Est-ce le début d’un temps nouveau ? Celui de la migration et la décentralisation du théâtre québécois ? À en juger par les nombreux partenariats, codiffusions et coproductions Québec-Montréal, dans les programmations de la prochaine saison (2023-2024), il faut croire que oui. Le milieu, en marge d’un changement de garde des directions artistiques, semble enclin à faire rayonner les spectacles plus longtemps dans les deux villes.

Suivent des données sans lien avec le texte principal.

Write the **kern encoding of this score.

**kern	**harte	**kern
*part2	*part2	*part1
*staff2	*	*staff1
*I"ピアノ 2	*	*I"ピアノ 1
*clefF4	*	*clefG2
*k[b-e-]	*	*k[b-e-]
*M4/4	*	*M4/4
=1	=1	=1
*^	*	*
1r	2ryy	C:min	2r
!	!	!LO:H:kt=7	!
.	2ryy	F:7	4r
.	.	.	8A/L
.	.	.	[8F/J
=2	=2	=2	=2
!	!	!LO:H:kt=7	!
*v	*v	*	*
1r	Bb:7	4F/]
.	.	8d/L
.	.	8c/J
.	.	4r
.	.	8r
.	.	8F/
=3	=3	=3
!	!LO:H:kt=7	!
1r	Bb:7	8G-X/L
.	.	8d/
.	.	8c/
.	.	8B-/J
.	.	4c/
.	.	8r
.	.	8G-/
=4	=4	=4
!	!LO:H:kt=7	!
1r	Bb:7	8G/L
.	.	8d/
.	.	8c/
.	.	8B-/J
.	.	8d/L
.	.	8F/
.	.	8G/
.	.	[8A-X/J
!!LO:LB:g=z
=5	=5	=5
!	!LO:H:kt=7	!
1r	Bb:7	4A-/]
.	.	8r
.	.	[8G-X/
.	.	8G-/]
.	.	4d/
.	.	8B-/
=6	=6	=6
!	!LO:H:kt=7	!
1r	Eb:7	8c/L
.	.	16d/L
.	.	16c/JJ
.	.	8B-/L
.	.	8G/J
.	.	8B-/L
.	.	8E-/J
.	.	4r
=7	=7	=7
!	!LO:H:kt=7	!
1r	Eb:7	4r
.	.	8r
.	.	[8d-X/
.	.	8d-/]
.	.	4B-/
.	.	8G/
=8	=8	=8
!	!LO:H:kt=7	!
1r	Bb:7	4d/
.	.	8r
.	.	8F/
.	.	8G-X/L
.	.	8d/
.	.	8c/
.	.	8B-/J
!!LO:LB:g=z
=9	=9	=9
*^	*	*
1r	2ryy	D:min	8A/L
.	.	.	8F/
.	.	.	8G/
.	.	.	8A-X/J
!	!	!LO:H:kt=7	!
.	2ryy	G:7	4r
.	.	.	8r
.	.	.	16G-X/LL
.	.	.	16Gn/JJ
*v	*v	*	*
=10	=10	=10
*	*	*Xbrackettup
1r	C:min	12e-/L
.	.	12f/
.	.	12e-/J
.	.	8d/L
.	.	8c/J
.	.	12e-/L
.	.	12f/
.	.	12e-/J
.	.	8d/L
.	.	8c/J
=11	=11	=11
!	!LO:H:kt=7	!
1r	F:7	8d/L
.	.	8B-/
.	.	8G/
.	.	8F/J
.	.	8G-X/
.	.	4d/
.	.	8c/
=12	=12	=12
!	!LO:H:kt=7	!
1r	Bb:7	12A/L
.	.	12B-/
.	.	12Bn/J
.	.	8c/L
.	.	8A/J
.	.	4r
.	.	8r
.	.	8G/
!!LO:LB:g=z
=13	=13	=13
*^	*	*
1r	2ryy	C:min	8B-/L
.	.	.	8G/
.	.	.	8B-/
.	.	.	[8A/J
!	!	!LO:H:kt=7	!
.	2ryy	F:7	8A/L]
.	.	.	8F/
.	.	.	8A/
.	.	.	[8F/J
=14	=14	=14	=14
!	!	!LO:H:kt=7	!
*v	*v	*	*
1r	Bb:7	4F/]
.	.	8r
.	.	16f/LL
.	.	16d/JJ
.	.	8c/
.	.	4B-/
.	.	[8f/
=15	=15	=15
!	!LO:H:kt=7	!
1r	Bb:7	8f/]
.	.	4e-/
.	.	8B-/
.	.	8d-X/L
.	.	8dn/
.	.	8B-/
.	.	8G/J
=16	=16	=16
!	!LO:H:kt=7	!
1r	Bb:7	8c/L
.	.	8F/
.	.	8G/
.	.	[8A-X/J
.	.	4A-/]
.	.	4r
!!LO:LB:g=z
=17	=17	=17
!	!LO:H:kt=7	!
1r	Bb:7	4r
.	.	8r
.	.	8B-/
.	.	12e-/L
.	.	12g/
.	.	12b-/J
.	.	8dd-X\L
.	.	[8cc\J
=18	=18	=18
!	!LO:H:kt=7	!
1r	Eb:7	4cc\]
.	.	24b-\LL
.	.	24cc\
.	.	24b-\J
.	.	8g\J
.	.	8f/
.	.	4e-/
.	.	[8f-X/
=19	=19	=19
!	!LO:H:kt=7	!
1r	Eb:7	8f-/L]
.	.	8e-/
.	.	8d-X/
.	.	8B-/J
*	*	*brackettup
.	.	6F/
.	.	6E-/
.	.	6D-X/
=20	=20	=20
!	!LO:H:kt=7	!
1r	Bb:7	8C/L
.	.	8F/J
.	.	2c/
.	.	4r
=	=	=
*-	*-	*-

Bien sûr, les échanges entre les théâtres ne datent pas d’hier. Or, ceux-ci ont souvent causé des frictions, des frustrations, principalement pour les artistes en dehors de la métropole. « Au Trident, dans les années 1980, on donnait tous les premiers rôles aux têtes d’affiche de Montréal. Les acteurs de Québec se contentaient de jouer les poignées de porte ! », illustre Anne-Marie Olivier, ex-directrice du Trident, dans le documentaire sur les 50 ans de la compagnie.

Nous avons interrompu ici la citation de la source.